What an Autonomous Agent Discovers About Molecular Transformer Design: Does It Transfer?

TL;DR

This study investigates whether transformer architectures optimized via autonomous search for molecular sequences differ from those for natural language, revealing transferability and domain-specific insights.

Contribution

It systematically compares architecture search versus hyperparameter tuning across molecular and language domains, highlighting transferability of innovations.

Findings

Architecture search is counterproductive for SMILES; tuning hyperparameters suffices.

Natural language benefits significantly from architecture changes, improving performance.
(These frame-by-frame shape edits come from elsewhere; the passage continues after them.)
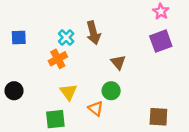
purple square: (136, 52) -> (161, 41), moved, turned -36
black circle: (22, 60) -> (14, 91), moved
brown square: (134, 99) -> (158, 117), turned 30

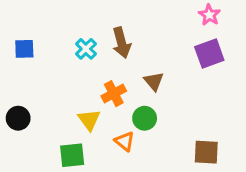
orange cross: (58, 59) -> (114, 94), moved

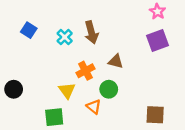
blue square: (24, 49) -> (29, 30), moved, turned 35
brown triangle: (154, 81) -> (116, 61), turned -35

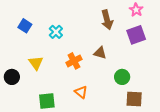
brown arrow: (91, 32) -> (107, 20), moved
green circle: (109, 89) -> (122, 77), moved
yellow triangle: (67, 90) -> (36, 63), moved

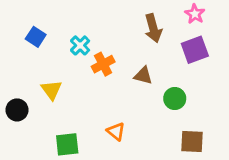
orange cross: (74, 61) -> (103, 64), moved
green circle: (122, 77) -> (175, 98), moved

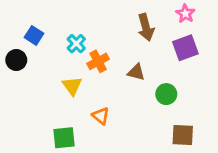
yellow triangle: (51, 90) -> (72, 86), moved
black circle: (17, 110) -> (16, 60), moved
orange triangle: (116, 131) -> (101, 116), moved

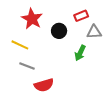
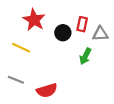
red rectangle: (81, 16) -> (82, 24), moved, turned -56
gray line: (27, 66) -> (16, 80), moved

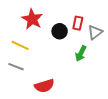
gray triangle: (100, 34) -> (95, 32), turned -35
gray line: (16, 80) -> (16, 67), moved

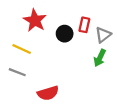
green arrow: (81, 54) -> (100, 58), moved

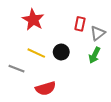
black circle: (65, 34) -> (61, 52), moved
yellow line: (22, 49) -> (36, 53), moved

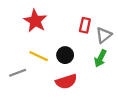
gray line: (16, 69) -> (18, 73), turned -42
red semicircle: (46, 88) -> (66, 82), moved

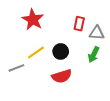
gray triangle: (104, 35) -> (97, 33), turned 42
yellow line: (39, 56) -> (36, 53), turned -60

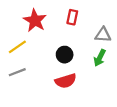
red rectangle: (79, 24) -> (72, 17), moved
yellow line: (36, 53) -> (17, 47), moved

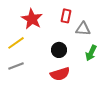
gray triangle: (103, 35) -> (83, 29), moved

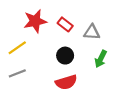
red rectangle: (66, 16) -> (65, 24), moved, turned -64
red star: (32, 19) -> (35, 21), turned 30

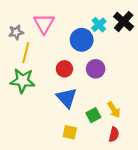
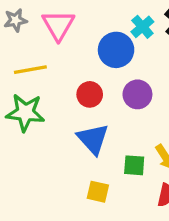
gray star: (16, 32) -> (15, 20), moved
yellow line: (26, 53) -> (30, 70), turned 66
green square: (93, 115) -> (134, 165), turned 32

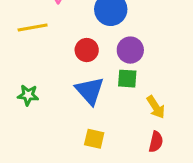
green star: (25, 113) -> (28, 95), moved, size x0.6
green square: (134, 165) -> (127, 79), moved

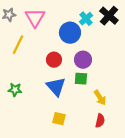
yellow line: (33, 27) -> (18, 45), turned -54

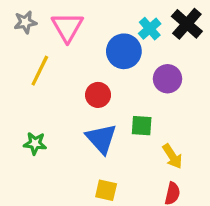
purple circle: (83, 60) -> (168, 79), moved

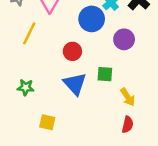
yellow square: (106, 190) -> (47, 122), moved

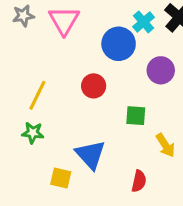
yellow line: (29, 33) -> (37, 95), moved
blue triangle: (75, 84) -> (90, 155), moved
red semicircle: (128, 125) -> (139, 181), moved

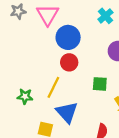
blue circle: (119, 44) -> (68, 37), moved
yellow line: (37, 95) -> (53, 87), moved

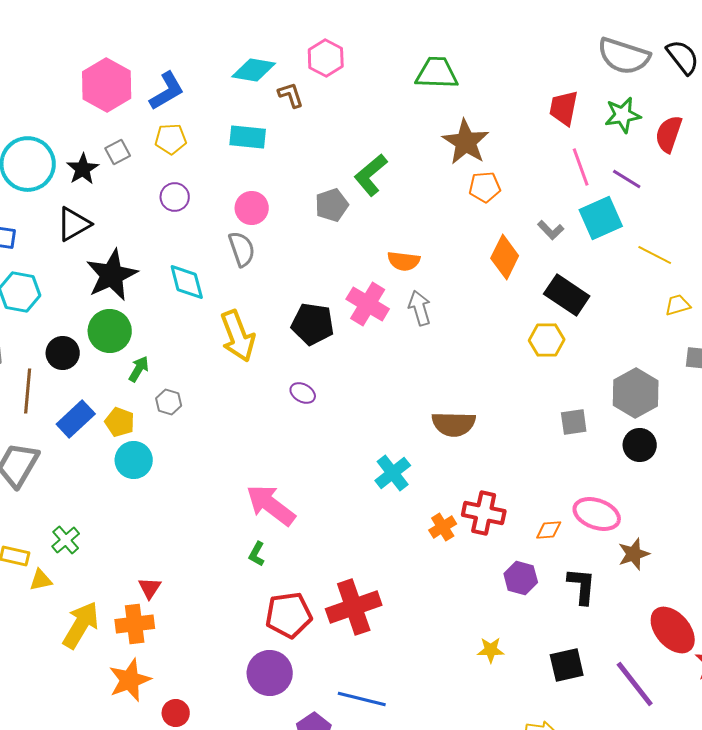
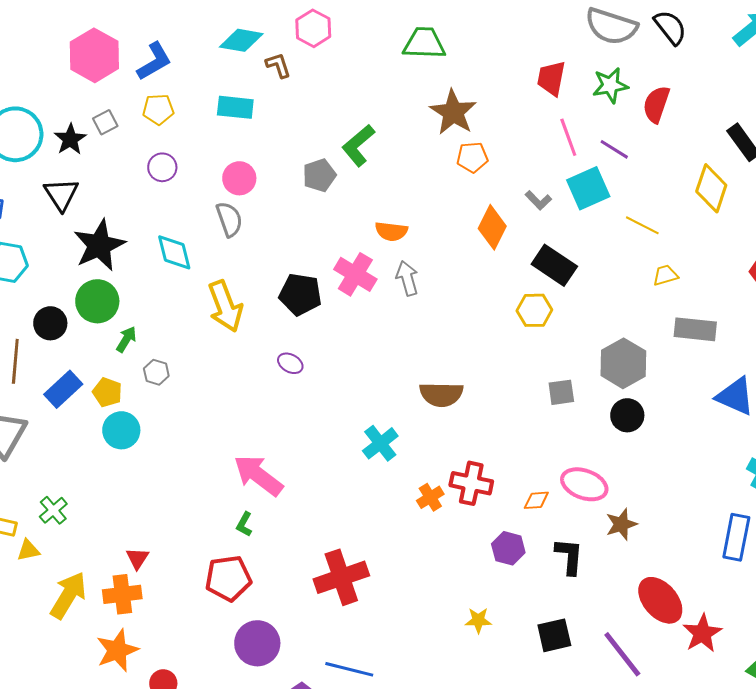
black triangle: (74, 224) -> (61, 194), turned -33
red pentagon: (289, 615) -> (228, 578), moved

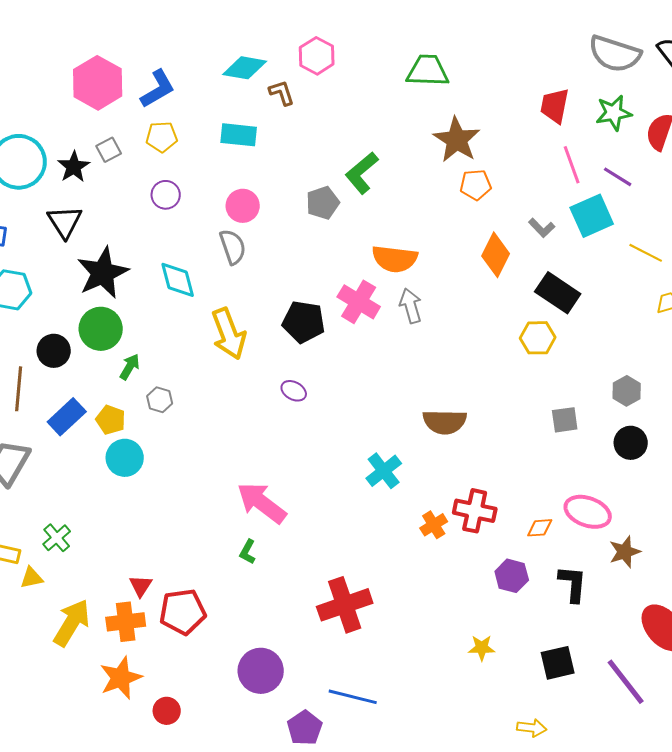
orange semicircle: (391, 231) -> (395, 259), size x1.4
gray hexagon: (623, 363) -> (627, 391), size x0.6
red pentagon: (228, 578) -> (183, 612), moved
Discovered architectures are domain-specific but transfer well with minimal degradation.

Abstract

Deep learning models for drug-like molecules and proteins overwhelmingly reuse transformer architectures designed for natural language, yet whether molecular sequences benefit from different designs has not been systematically tested. We deploy autonomous architecture search via an agent across three sequence types (SMILES, protein, and English text as control), running 3,106 experiments on a single GPU. For SMILES, architecture search is counterproductive: tuning learning rates and schedules alone outperforms the full search (p = 0.001). For natural language, architecture changes drive 81% of improvement (p = 0.009). Proteins fall between the two. Surprisingly, although the agent discovers distinct architectures per domain (p = 0.004), every innovation transfers across all three domains with <1% degradation, indicating that the differences reflect search-path dependence rather than fundamental biological requirements. We release a decision framework and open-source toolkit for molecular modeling teams to choose between autonomous architecture search and simple hyperparameter tuning.